(309c) Multi-Scale Fast Pyrolysis Simulation Framework for Varied Biomass Feedstocks

This presentation summarizes the recent work of building an MFiX-based Multi-scale Biomass Fast Pyrolysis Simulation Framework for biomass feedstocks. The MFiX Suite is a family of multiphase CFD software developed at the National Energy Technology Laboratory and is designed for accurate simulation of multiphase reactors like biomass pyrolysis reactors. In simulating multiphase reactors, the aerodynamic drag related to particle density, shape, and size is a critical element of the biomass material attribute as it determines the particle residence time in the reactor. A hybrid drag model has been proposed to address the challenging problem of accurately capturing the drag of diverse biomass feedstocks. In this approach, a machine learning derived mesoscale drag model was used for small-sized biomass and biochar particles, and a macro-scale experiment measured drag model was used for sand and large biomass particles. The simulation accurately predicted the mixing of sand and biomass. Predicted biochar elutriation rate compared well with experimental data measured in a 2.5-inch fluidized bed using video (60 Hz camera) and high-speed differential pressure techniques with seven 100 Hz pressure differential transducers. A detailed biomass pyrolysis kinetic model with 32 heterogeneous reactions and 59 species was implemented in the MFiX suite of software. The reaction model was validated against two experimental pyrolysis data sets that provided detailed data describing chemical component yields. Sensitivity analysis using the simulation framework revealed the effects of critical material attributes on yields of pyrolysis oil. After validating the drag model and pyrolysis kinetics, the influence of particle shapes was considered using a glued-sphere approach where the composite shape of connected spheres was used to resolve the complex biomass shape, intra-particle heat conduction, and intra-particle species distribution.
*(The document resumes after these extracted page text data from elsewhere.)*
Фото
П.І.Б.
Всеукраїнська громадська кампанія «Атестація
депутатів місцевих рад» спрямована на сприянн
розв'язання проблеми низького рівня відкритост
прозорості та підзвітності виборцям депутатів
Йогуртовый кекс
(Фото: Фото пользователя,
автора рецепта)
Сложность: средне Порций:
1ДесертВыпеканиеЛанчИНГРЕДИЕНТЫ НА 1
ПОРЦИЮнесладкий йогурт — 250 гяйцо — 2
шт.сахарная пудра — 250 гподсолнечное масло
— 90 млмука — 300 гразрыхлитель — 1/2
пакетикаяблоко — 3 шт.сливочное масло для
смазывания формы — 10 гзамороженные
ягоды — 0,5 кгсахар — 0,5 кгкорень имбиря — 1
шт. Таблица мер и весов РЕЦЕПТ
A simple rolling friction model was introduced to reflect the influence of particle shapes during collisions. To increase simulation speed, intra-particle heat and species distributions were then simulated using a machine learning model derived from detailed, particle-resolved simulations. Finally, the simulation framework was used to investigate the pyrolysis of varied biomass feedstocks over a range of operating conditions and scales to help guide pyrolysis reactor design and optimization.